__What is being asked__: The expected output is exactly the lines below, starting at the line with "wall art [456,307,490,342]" and ending at the line with "potted plant [882,440,941,523]", both included; no other line belongs in it.

__Supplied information__:
===
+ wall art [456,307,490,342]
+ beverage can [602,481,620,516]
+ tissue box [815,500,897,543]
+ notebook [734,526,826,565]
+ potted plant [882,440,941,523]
===
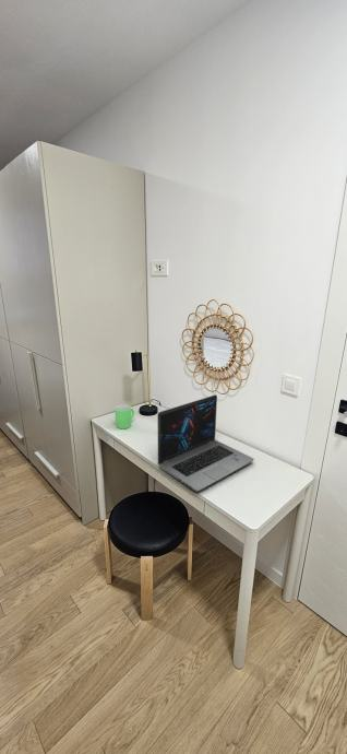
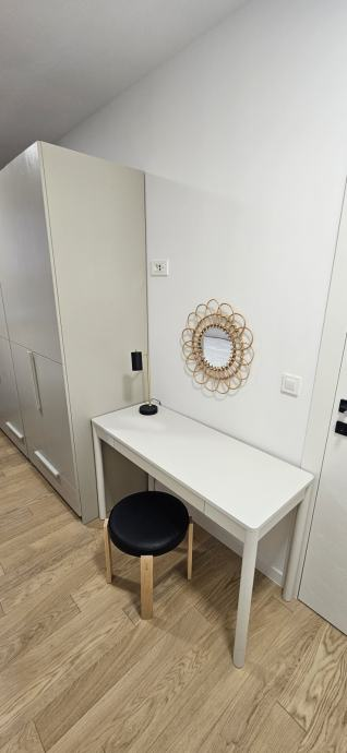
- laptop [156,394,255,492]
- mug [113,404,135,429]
===
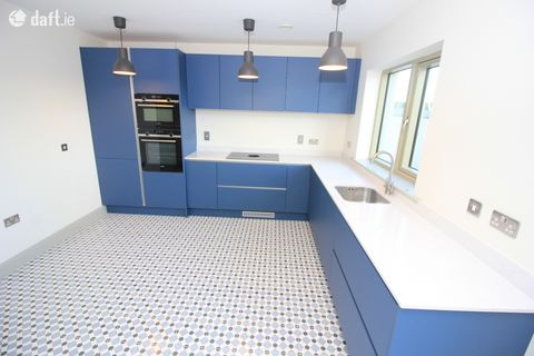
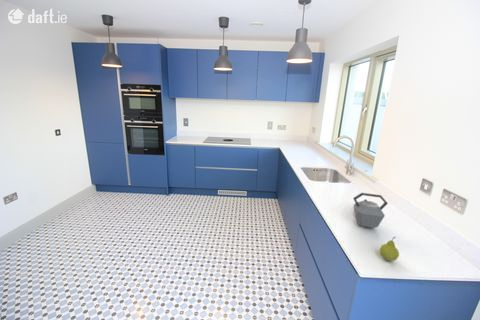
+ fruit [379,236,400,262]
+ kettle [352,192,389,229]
===
__Solution below__:
+ wall art [456,307,490,342]
+ beverage can [602,481,620,516]
+ tissue box [815,500,897,543]
+ notebook [734,526,826,565]
+ potted plant [882,440,941,523]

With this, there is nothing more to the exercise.